Russia
Among the Russians, by Colin Thubron (1985). "I had been afraid of Russia ever since I could remember," begins Thubron in his 1981 journey to the villages and cities of the Soviet Union. In order to discover the real Russia, he travels 10,000 miles (16,090 kilometers)by car through Estonia, Belarus, Georgia, and Western Russia. His account is an inspiring look into the people and culture of the Soviet Union, and Thubron's story is told in awe of the vast landscape and with admiration for the people he meets along the way.
Fifty Russian Winters: An American Woman's Life in the Soviet Union, by Margaret Wettlin (1992). After traveling to Russia in 1932 to teach, Wettlin fell in love and stayed in Europe for another 50 years. Before leaving the States, a friend asked, "'How do I know you will not come back a Communist?'" Wettlin writes, "That was one of the reasons for my going, to find the answer to this question." Her memoir details life in cities from Mongolia to Latvia, although she calls Moscow home, and how her family survivedwith no regretsduring a time of Soviet uncertainty.

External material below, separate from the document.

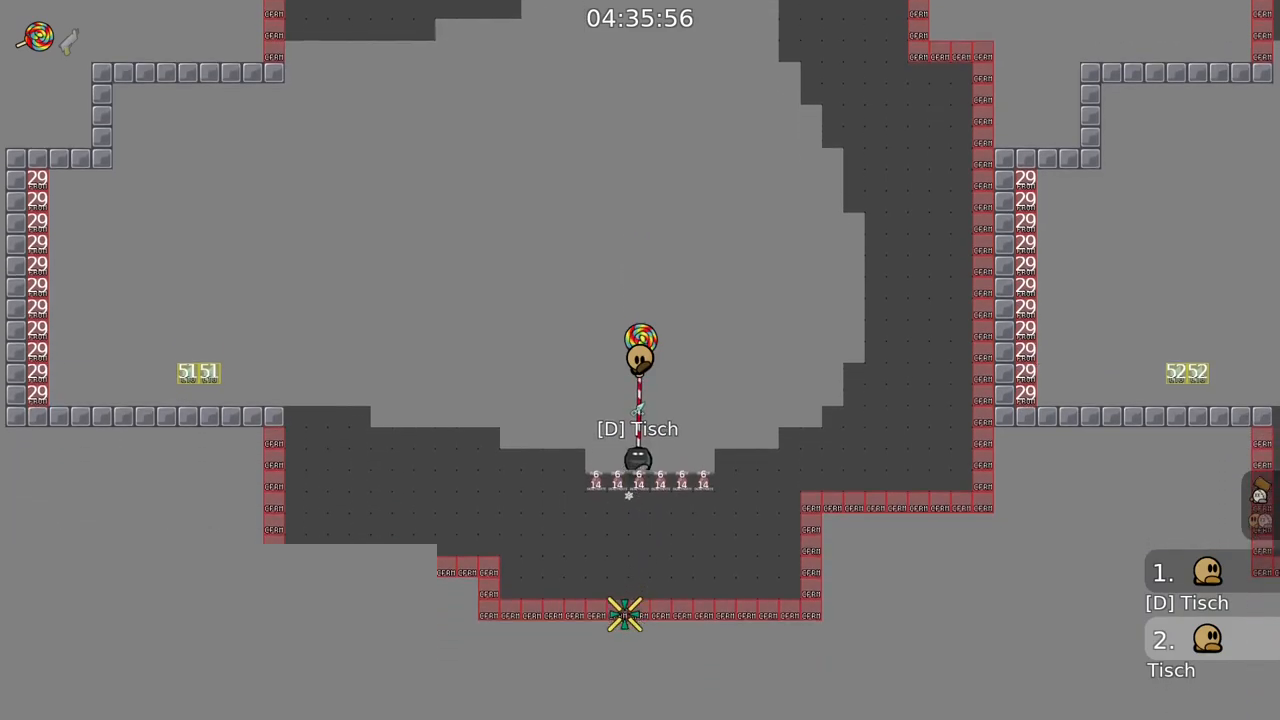
{"keys": [], "mouse": ["right"], "events": []}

*In Siberia, by Colin Thubron (1999). "Siberia: it fills one-twelfth of the landmass of the whole Earth, yet this is all it leaves for certain in the mind. A bleak beauty, and an indelible fear," begins Thubron, who journeyed 15,000 miles along the Trans-Siberian Railway. His freeze-frame portrait penetrates the contradictions of this brutal landscape.
Reeling in Russia, by Fen Montaigne (1998). With only a duffle bag and fishing gear, Montaigne sets off on a three-month, 7,000-mile fly-fishing expedition to the far reaches of Russia. "From the very beginning, I was drawn to her dilapidated landscape, inhabited by people who knew hardship as intimately as we might a member of the family," he writes. His journey from the west to the east crosses ten time zones and is filled with encounters of ancient monasteries and Kolyma slave mines, and adventures on the Trans-Siberian Railway.
River of No Reprieve: Descending Siberia's Waterway of Exile, Death, and Destiny, by Jeffrey Tayler (2006). In the summer of 2004, Tayler traveled down the Lena River on a custom-built raft. The author's 2,400-mile-journey was a partial re-creation of a voyage the Cossacks made some 400 years ago. Tayler, the Moscow correspondent for the Atlantic Monthly, offers insights into the history and contemporary life of a remote part of Russia.
Sacred Sea: A Journey to Lake Baikal, by Peter Thomson (2007). "Absoliutno blagopoluchnoe ozero Baikal!" a Russian scientist tells environmental journalist Thomson. "Lake Baikal is perfect!" But Baikal's famous self-cleansing ecosystem isn't so perfect anymore, and Thomson wants to find out why. He meets with everyone from environmental scientists to a community of Raskolniki in Ulan-Ude, in pursuit of the ecological and cultural importance of Baikal, one of the world's most mysterious lakes.